Viacom confirme sa position de faiblesse avant l'éventuelle fusion avec CBS
Le groupe de médias américain Viacom, à l'avenir toujours incertain après une année d'intense lutte de pouvoir, a de nouveau publié mercredi des résultats en forte baisse, confirmant sa position de faiblesse dans les négociations en vue d'un possible mariage avec CBS.
Viacom est plombé par une accumulation de pertes chez ses studios de cinéma Paramount, qui viennent encore de faire un flop aux Etats-Unis avec "Ben Hur", et des difficultés persistantes chez ses chaînes de télévision (MTV, Nickelodeon, Comedy Central) souffrant de la concurrence de la vidéo en ligne et de recettes publicitaires en berne.
Sur l'ensemble de l'exercice décalé clos fin septembre, le chiffre d'affaires de l'ensemble du groupe a baissé de 6% à 12,488 milliards de dollars et le bénéfice net de 25% à 1,436 milliard.
Au seul quatrième trimestre, le bénéfice net a chuté de 71% à 252 millions de dollars, et le chiffre d'affaires de 15% à 3,226 milliards, là où le marché attendait 3,3 milliards.
Par secteur d'activité, les réseaux de télévision ont vu leur bénéfice d'exploitation reculer de 27% à 750 millions de dollars sur le trimestre alors que les studios de cinéma ont accusé une perte d'exploitation de 137 millions de dollars.
L'avenir de Paramount, et notamment un projet depuis abandonné pour en céder une partie, était l'un des enjeux d'une crise de pouvoir dont Viacom sort tout juste, et qui s'était soldée cette été avec la démission du PDG Philippe Dauman et une reprise en main par le grand actionnaire, la famille Redstone.
La direction générale a depuis été confiée provisoirement au directeur d'exploitation, Tom Dooley, qui cèdera à son tour la place la semaine prochaine, mais toujours à titre intérimaire, à Robert Bakish, le patron des activités de télévision à l'international.
Shari Redstone et son père Sumner, qui contrôlent la majorité du capital de Viacom comme de CBS, ont en effet demandé aux deux groupes de réfléchir à une fusion.
Un comité spécial du conseil d'administration de Viacom "continue de travailler avec ses conseillers financiers et juridiques pour explorer les avantages d'un rapprochement", s'est contenté d'indiquer mercredi Tom Dooley, sans donner de détails sur l'avancée de la procédure.
- CBS se fait prier -
"Nous sommes encore à un stade très précoce" et "le calendrier et le résultat sont incertains", avait indiqué de son côté la semaine dernière Leslie Moonves, le PDG de CBS. Et de réaffirmer qu'il n'accepterait une transaction que si elle était "dans le meilleur intérêt de CBS et de tous ses actionnaires", y compris donc les investisseurs minoritaires indépendants des Redstone.

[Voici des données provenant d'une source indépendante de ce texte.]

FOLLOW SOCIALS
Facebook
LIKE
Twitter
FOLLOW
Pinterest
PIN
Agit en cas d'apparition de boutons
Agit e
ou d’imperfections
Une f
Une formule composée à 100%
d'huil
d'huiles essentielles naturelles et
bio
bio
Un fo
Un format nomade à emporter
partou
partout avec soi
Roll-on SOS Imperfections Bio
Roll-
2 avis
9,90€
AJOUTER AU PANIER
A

"Si (...) c'est structuré correctement, ça pourrait être une opportunité attractive. Sinon, nous sommes très enthousiastes sur nos perspectives tout seuls", avait-il insisté.

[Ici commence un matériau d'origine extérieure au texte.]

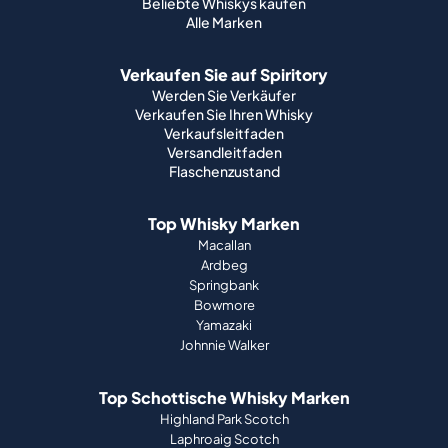
Beliebte Whiskys kaufen
Alle Marken
Verkaufen Sie auf Spiritory
Werden Sie Verkäufer
Verkaufen Sie Ihren Whisky
Verkaufsleitfaden
Versandleitfaden
Flaschenzustand
Top Whisky Marken
Macallan
Ardbeg
Springbank
Bowmore
Yamazaki
Johnnie Walker
Top Schottische Whisky Marken
Highland Park Scotch
Laphroaig Scotch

Leslie Moonves, considéré comme favori pour prendre la tête d'une éventuelle entité fusionnée, a, bien plus que Viacom, les moyens de se faire prier: il s'exprimait alors que CBS venait de dévoiler un chiffre d'affaires trimestriel en hausse de 4%, tandis que le bénéfice net a grimpé de 12%.
Bob Bakish a souligné mercredi qu'en attendant que la question du mariage soit tranché, il était là pour "maximiser le potentiel de Viacom en tant qu'entreprise indépendante".
Il a notamment expliqué vouloir s'inspirer de ses réussites à l'international pour chercher à "renforcer MTV, Comedy Central et Paramount", disant entre autres vouloir réorienter les investissements vers les contenus.
"On dirait qu'il y a un plan B" et "que la direction a un mandat crédible si en fin de compte Viacom reste indépendant", a commenté la banque Jefferies dans une note.
Plus sceptiques, les analystes de Loop Capital Market ont relevé un ton "généralement morose" dans les commentaires de la direction de Viacom.
"On pouvait sentir la tension", ont-ils noté, rappelant que si le marché a "l'espoir que CBS vienne d'une manière ou d'une autre à la rescousse", le groupe de Leslie Moonves "n'a absolument aucune obligation de le faire", tandis que les Redstone et leurs associés ont accepté de rester à l'écart des discussions afin d'éviter les accusations de conflit d'intérêt".